Justices to Hear EEOC Case Involving Clothing Retailer’s Policy on Wearing Religious Gear

Does the 1964 Civil Rights Act only protects employees who provide “explicit notice of the need for a religious accommodation” or does an employer have to make accommodations anyway to a strict policy of no religious wear?

That’s the question the U.S. Supreme Court will rule on next year in a case it accepted today challenging retail clothing store Abercrombie and Fitch’s reasonable accommodation policy.

In this case, the EEOC filed suit against the retailer, alleging that it violated Title VII when it refused Samantha Elauf, then 17, a job at the retailer in Tulsa, Oklahoma in 2008 because she wore a headscarf, violating the company’s “look policy,” which outlines how store staff should be groomed and dressed.

A federal judge initially found Abercrombie & Fitch liable for discrimination, but the 10th U.S. Circuit Court of Appeals in Colorado reversed, ruling that the 1964 Civil Rights Act only protects employees who provide “explicit notice of the need for a religious accommodation.”

The appeals court said that the EEOC had failed to establish that there was any dispute over the fact that Ms.
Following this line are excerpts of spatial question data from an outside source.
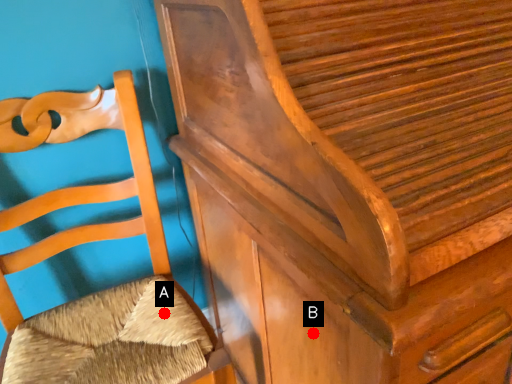
Question: Two points are circled on the image, labeled by A and B beside each circle. Among these points, which one is farthest from the camera?

Choices:
 (A) A is further
 (B) B is further

Answer: (A)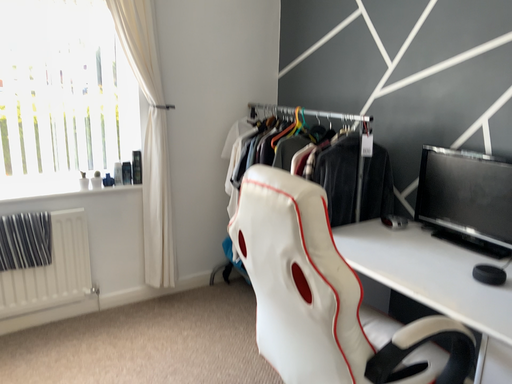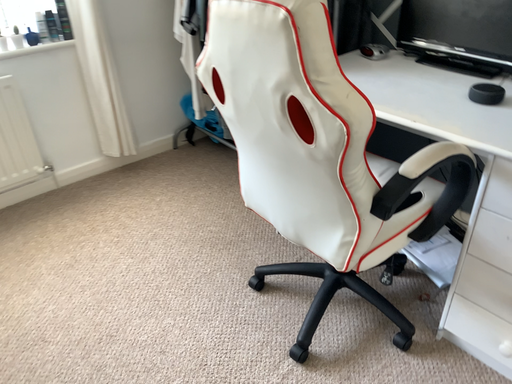
Question: Which way did the camera rotate in the video?

Choices:
 (A) rotated left
 (B) rotated right

Answer: (B)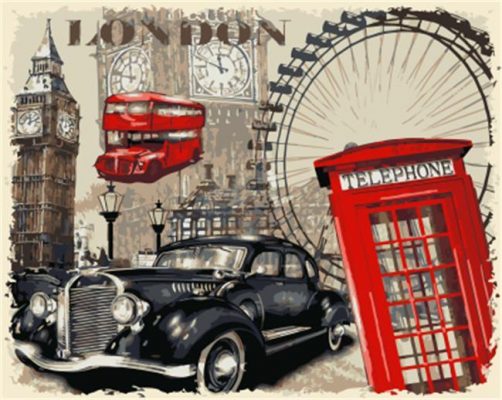
Image resolution: width=502 pixels, height=400 pixels. Identify the location of door. (268, 288).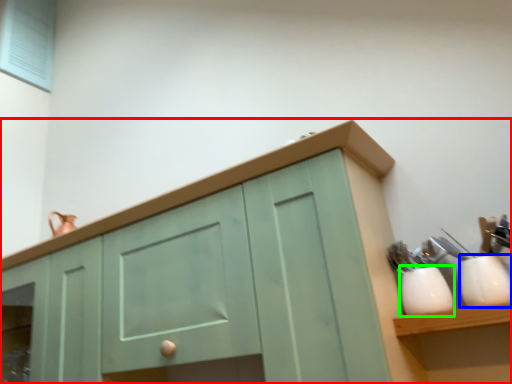
Question: Estimate the real-world distances between objects in this image. Which object is farther from cabinetry (highlighted by a red box), tableware (highlighted by a blue box) or tableware (highlighted by a green box)?

Choices:
 (A) tableware
 (B) tableware

Answer: (A)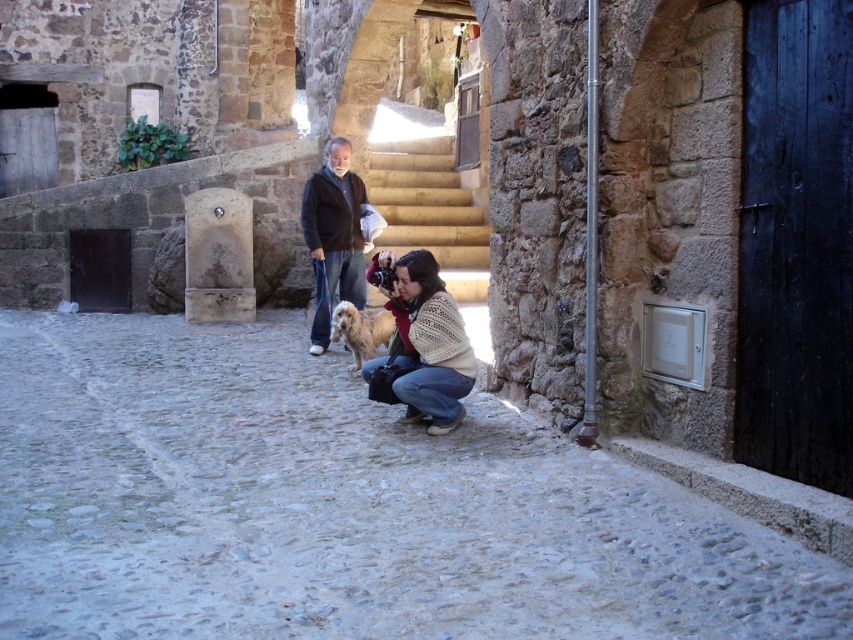
Question: Does yellow stone stairs at center appear over golden fur dog at center?

Choices:
 (A) yes
 (B) no

Answer: (A)

Question: Is yellow stone stairs at center below white knitted sweater at center?

Choices:
 (A) no
 (B) yes

Answer: (A)

Question: Which object appears closest to the camera in this image?

Choices:
 (A) yellow stone stairs at center
 (B) white knitted sweater at center
 (C) smooth stone alley at center
 (D) golden fur dog at center

Answer: (B)

Question: Which object is closer to the camera taking this photo?

Choices:
 (A) dark brown jacket at center
 (B) golden fur dog at center
 (C) yellow stone stairs at center
 (D) white knitted sweater at center

Answer: (D)

Question: Which object is positioned closest to the dark brown jacket at center?

Choices:
 (A) white knitted sweater at center
 (B) golden fur dog at center

Answer: (B)

Question: Does dark brown jacket at center have a larger size compared to golden fur dog at center?

Choices:
 (A) no
 (B) yes

Answer: (B)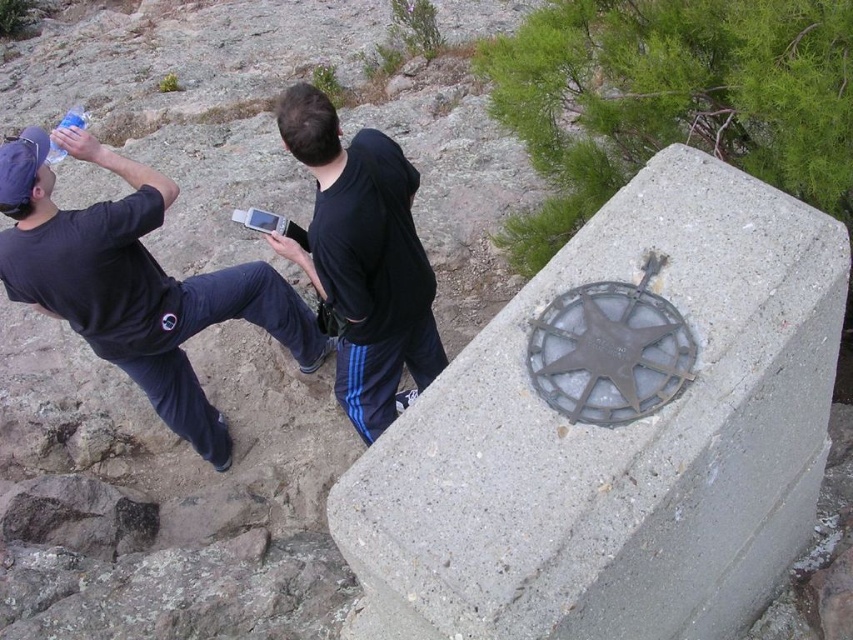
You are taking a photo of the two points mentioned. Which point, point (x=463, y=573) or point (x=372, y=428), will appear larger in your camera view?

Point (x=463, y=573) is closer to the camera than point (x=372, y=428), so it will appear larger in the camera view.

You are a drone operator trying to capture a photo of the black matte hoodie at center. The drone is currently hovering at point (x=363, y=259). Is the drone positioned directly above the black matte hoodie at center?

Yes, the drone is positioned directly above the black matte hoodie at center because the point (x=363, y=259) is where the black matte hoodie at center is located.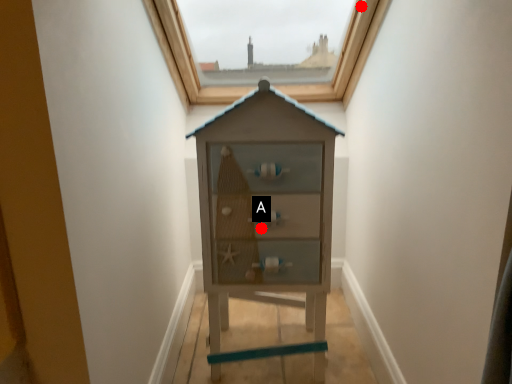
Question: Two points are circled on the image, labeled by A and B beside each circle. Which point is farther to the camera?

Choices:
 (A) A is further
 (B) B is further

Answer: (B)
Elauf never informed Abercrombie prior to its hiring decision that her practice of wearing her hijab stemmed from her religious beliefs and that she needed an accommodation for this (inflexible) practice.

The EEOC has taken aim at the retailer’s policy over the years, filing several lawsuits.

Oral argument in the case will be heard during this high court’s term with a decision expected by the end of June.